I often tell students that Ronald Coase won the economics Nobel for two papers — The problem of social cost (1960), or PSC, and The nature of the firm (1937) — but I had also heard this article mentioned more than a few times. So I acquired a copy (sci-hub ftw!) and got to reading.
The paper has six parts. I will give a short summary of each part before commenting on the paper as a whole.
- The development of government regulation: A lack of regulation of radio spectrum can lead to interference among broadcasters, with the powerful drowning out the weak but most broadcasters interfering with each other. The US Navy (!) attempted to take control over radio spectrum after WWI, but regulation was eventually handed to the FCC in 1934.
- The clash with the doctrine of freedom the press: The First Amendment does not allow censorship of the press but interference among radio broadcasters (and other users of spectrum from everything from TV to mobile phones and wifi) meant that total freedom might lead to chaos. Regulation could prevent chaos, but it could also allow censorship, i.e.,
“Some interpreted the fact that the Commission was denied the power of censorship as meaning that it would not concern itself with programing but would simply act as “the traffic policeman of the ether.” But the Commission maintained — and in this it has been sustained by the courts — that, to decide whether the “public interest, convenience or necessity” would be served by granting or renewing a license, it had to take into account proposed or past programing. One commentator remarked, that by 1949, the “Commission had travelled far from its original role of airwaves traffic policeman. Control over radio had become more than regulation based on technological necessity; it had become regulation of conduct…” [p8, bold added]
The result was that the FCC had the power to choose who got (or maintained) access to valuable spectrum, which gave it significant power. How did the FCC allocate licenses? The popular term among economists is via a “beauty contest” in which various supplicants competed to promise the “most beautiful” use of the spectrum. Such a subjective system can lead to mistakes in allocation, but it can also encourage corruption, i.e., FCC staff deciding based on relationships, favours and bribes.
- The rationale of the present system: [As of 1959], the FCC allocated licenses based on the vague directive of “serving public interest, convenience or necessity.” A judge claimed that FCC regulation was needed because demand exceeded supply. Nonsense, says Coase: Markets resolve scarcity problems all the time. The FCC’s economist (!) argued against prices because markets were not perfect (!) and many users were non-commercial entities such as the military or weather stations. A law student, Leo Herzel, countered with a defence of prices and property rights in spectrum. He pointed out (correctly) that the FCC only needed to create rights that could be auctioned to (and resold among) users. Even further, government entities might “waste” free spectrum. This discussion of creating property rights and then allowing trade to allocate those rights to the party who valued them them most (and thus might be able to put them to the highest and best public use) will be familiar to anyone who has read PSC.
- The pricing system and the allocation of frequencies: Coase uses humor and sarcasm to undermine FCC claims of efficiency (licensing applications could take years to process), honesty (existing radio operators paid nothing for valuable TV spectrum), and accuracy (they could not — as Hayek pointed out — hope to summarise information as well as prices do). This section alone
couldshould crush claims of government advantage in operating or allocating private goods (anything from spectrum to school places to land).

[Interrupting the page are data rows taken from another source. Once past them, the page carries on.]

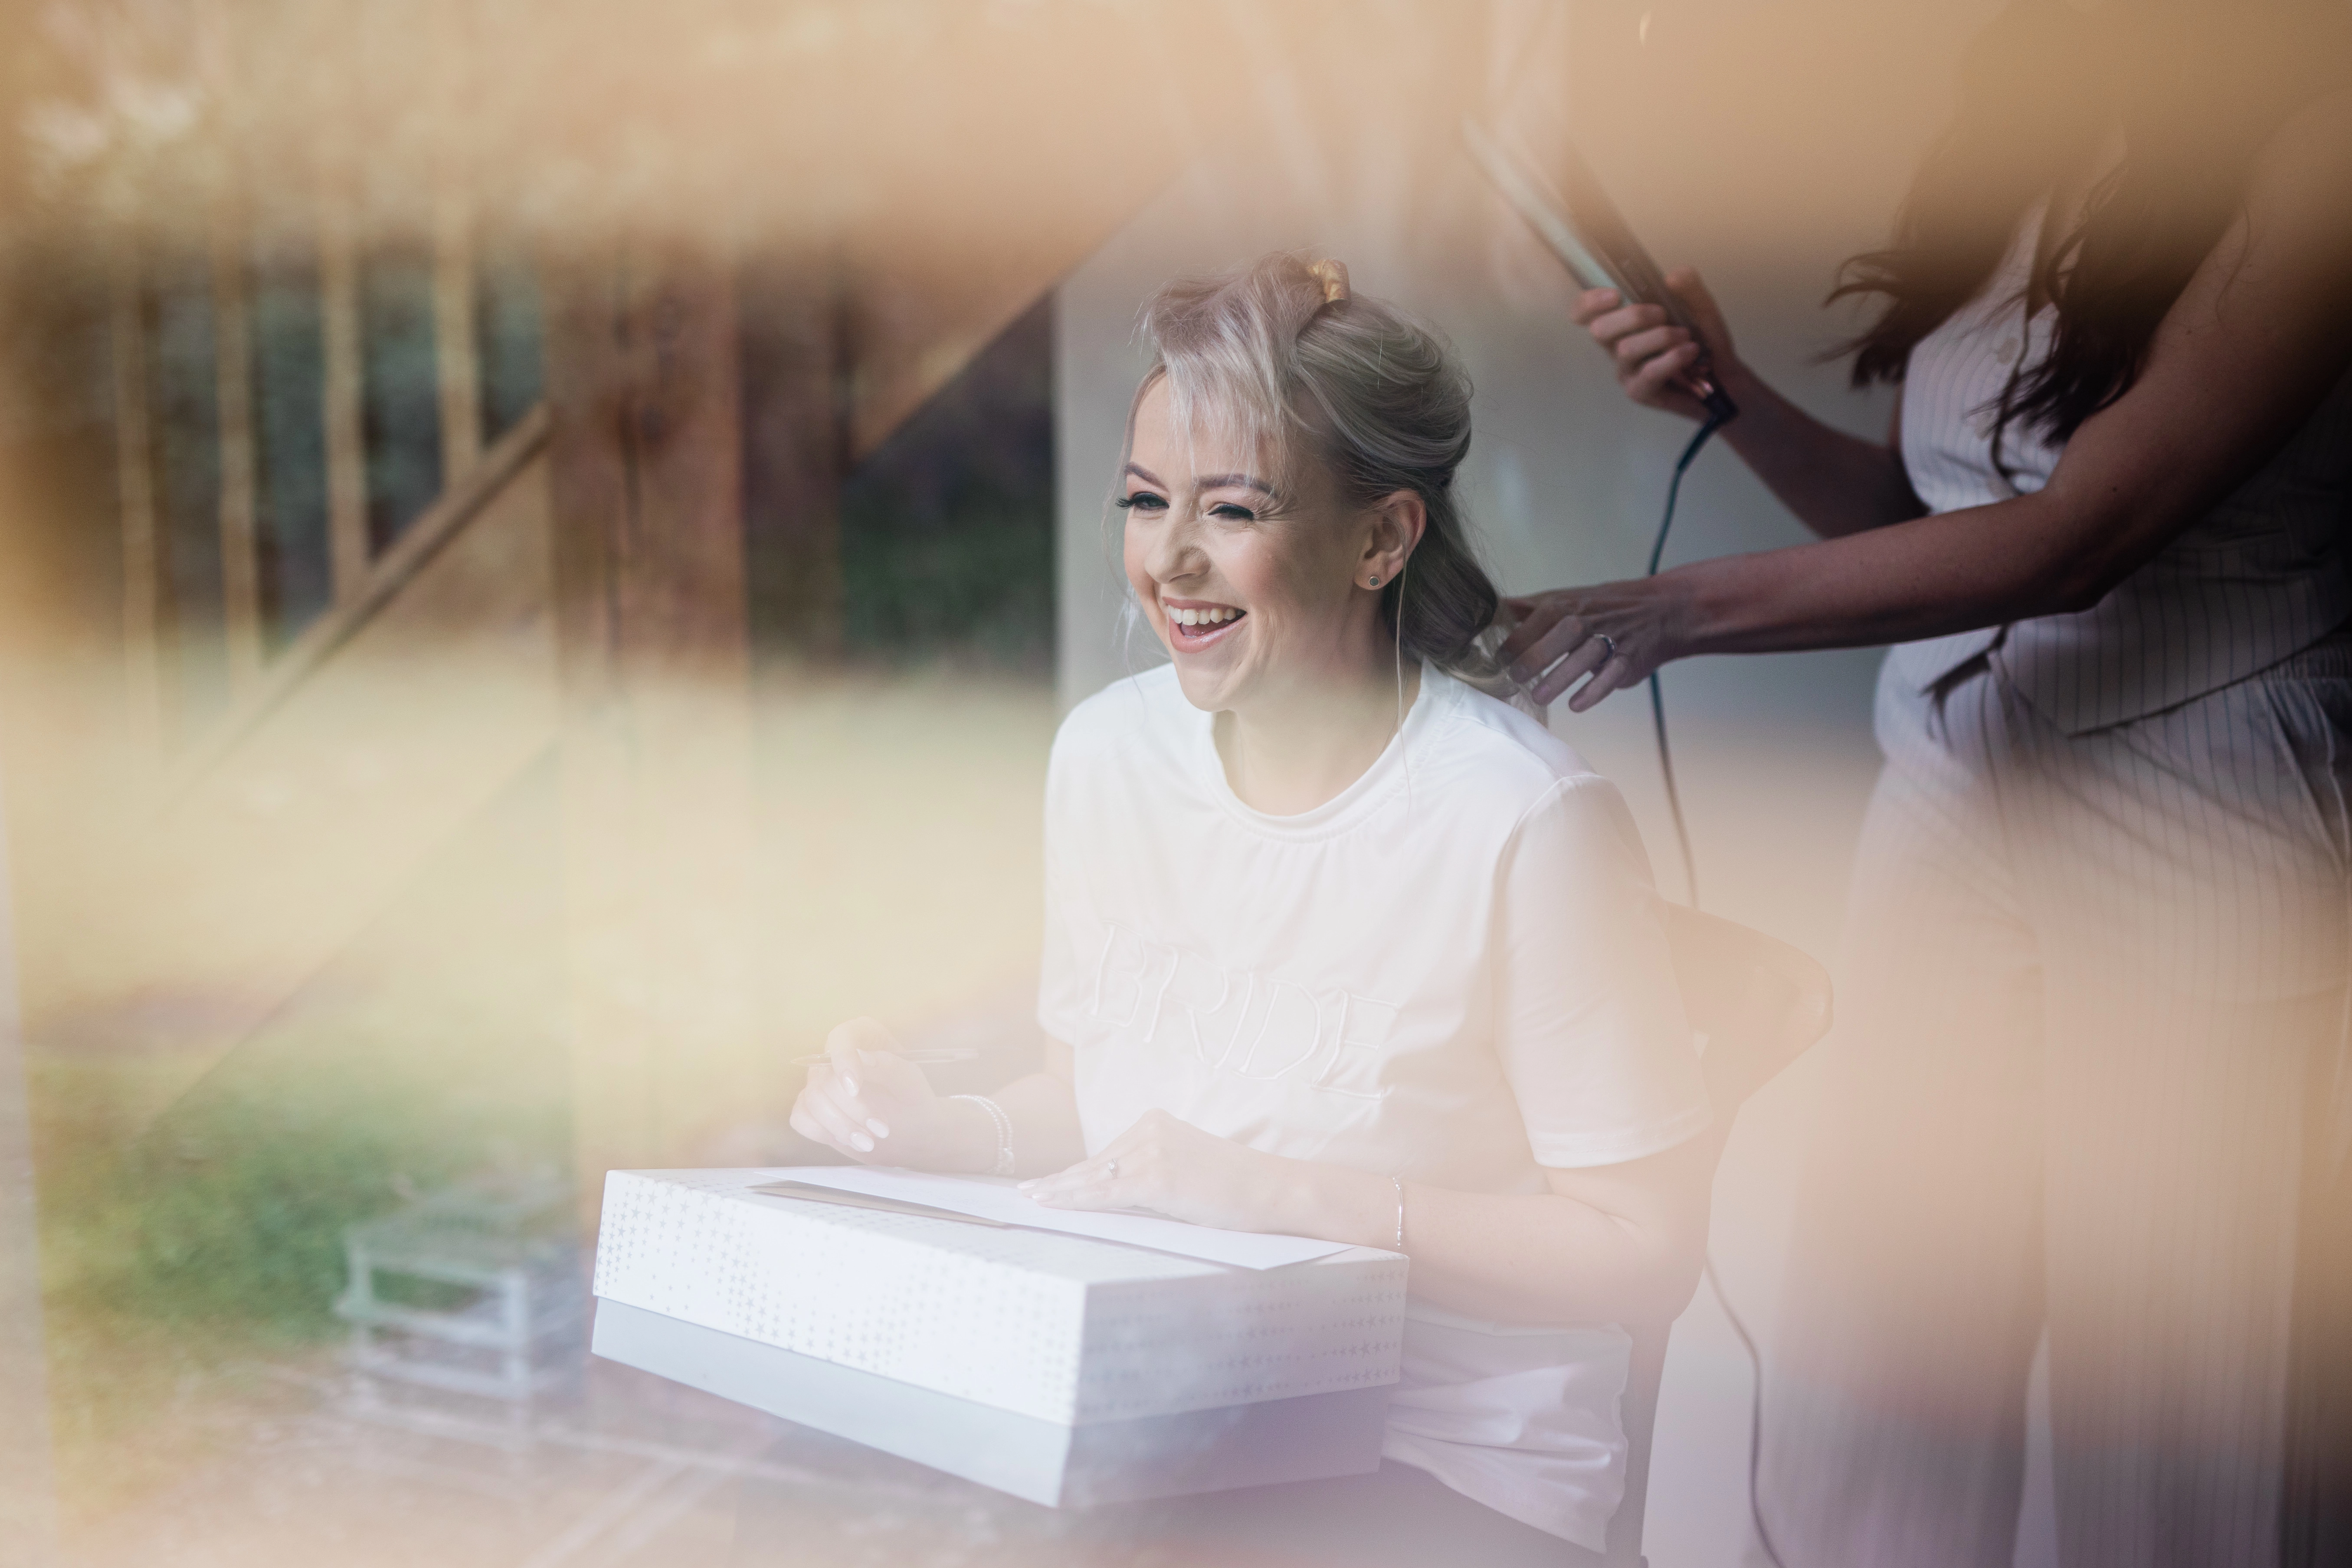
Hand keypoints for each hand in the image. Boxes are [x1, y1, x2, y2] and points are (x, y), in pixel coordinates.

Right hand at [789, 1017, 977, 1168]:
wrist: (912, 1133)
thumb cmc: (914, 1101)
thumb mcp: (912, 1083)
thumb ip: (891, 1067)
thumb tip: (863, 1058)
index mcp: (863, 1036)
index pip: (841, 1038)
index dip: (843, 1060)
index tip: (855, 1088)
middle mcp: (836, 1056)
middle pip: (825, 1077)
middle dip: (852, 1108)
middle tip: (882, 1129)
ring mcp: (821, 1082)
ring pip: (811, 1100)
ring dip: (841, 1126)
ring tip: (870, 1142)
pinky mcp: (812, 1109)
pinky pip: (801, 1118)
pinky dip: (826, 1133)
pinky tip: (853, 1141)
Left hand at [1019, 1109, 1284, 1232]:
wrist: (1273, 1190)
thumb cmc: (1236, 1187)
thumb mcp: (1186, 1168)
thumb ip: (1151, 1172)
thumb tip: (1113, 1192)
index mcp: (1156, 1122)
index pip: (1105, 1154)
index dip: (1073, 1172)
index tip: (1047, 1182)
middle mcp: (1150, 1129)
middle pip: (1094, 1163)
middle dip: (1058, 1181)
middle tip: (1026, 1192)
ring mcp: (1152, 1151)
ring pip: (1094, 1178)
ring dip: (1060, 1192)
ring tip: (1033, 1200)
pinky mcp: (1156, 1176)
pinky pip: (1106, 1194)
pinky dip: (1076, 1201)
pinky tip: (1055, 1206)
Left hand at [1500, 574, 1697, 709]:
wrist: (1658, 610)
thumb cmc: (1600, 608)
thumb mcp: (1564, 599)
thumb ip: (1527, 609)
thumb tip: (1489, 610)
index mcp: (1566, 605)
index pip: (1535, 621)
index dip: (1514, 642)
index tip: (1497, 662)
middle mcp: (1587, 620)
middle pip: (1559, 636)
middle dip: (1534, 658)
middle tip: (1514, 679)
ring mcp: (1610, 639)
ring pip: (1584, 657)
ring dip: (1560, 678)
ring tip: (1538, 697)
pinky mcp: (1629, 659)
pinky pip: (1612, 675)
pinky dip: (1594, 691)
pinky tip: (1576, 705)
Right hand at [1571, 267, 1742, 421]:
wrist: (1723, 378)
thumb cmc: (1703, 342)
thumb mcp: (1701, 308)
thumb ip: (1689, 288)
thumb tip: (1672, 276)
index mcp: (1622, 323)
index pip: (1585, 313)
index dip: (1588, 303)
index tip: (1614, 295)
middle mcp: (1617, 347)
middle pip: (1599, 330)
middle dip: (1632, 317)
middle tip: (1662, 314)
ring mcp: (1626, 371)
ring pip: (1625, 350)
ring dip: (1659, 337)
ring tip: (1685, 336)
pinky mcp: (1640, 392)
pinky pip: (1648, 373)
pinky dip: (1672, 358)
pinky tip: (1690, 351)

- Private property and the allocation of frequencies: Coase invokes the case of the doctor and candy maker (Sturges v Bridgman) — which appeared one year later in PSC — to explain the value of property rights as well as how trades will occur if willingness-to-pay exceeds willingness-to-accept. He does this to highlight the value of spectrum to those claiming they deserve to get it for free and why radio and TV stations with “free” spectrum are sold for high prices. (Coase also notes that markets in rights should be replaced by regulation if too many participants — and thus transaction costs — make it difficult to make deals. This observation is central to PSC.) This section more or less sets up Coase’s case for auctioning rights as the best way to (a) raise revenue and (b) allocate rights. The FCC didn’t auction spectrum until 1994!
- The present position: Coase summarizes with the recommendation that the government create, sell and enforce property rights in spectrum as a separate step from regulating particular programming. The Public has an interest in promoting and enjoying the highest and best use of scarce spectrum, but the Government (FCC) is not the body to decide such use. That question is best solved with markets in property rights.
My one-handed conclusion is that this paper is interesting for both its contribution to Coase’s PSC and its clear discussion of how and why government regulation can go wrong.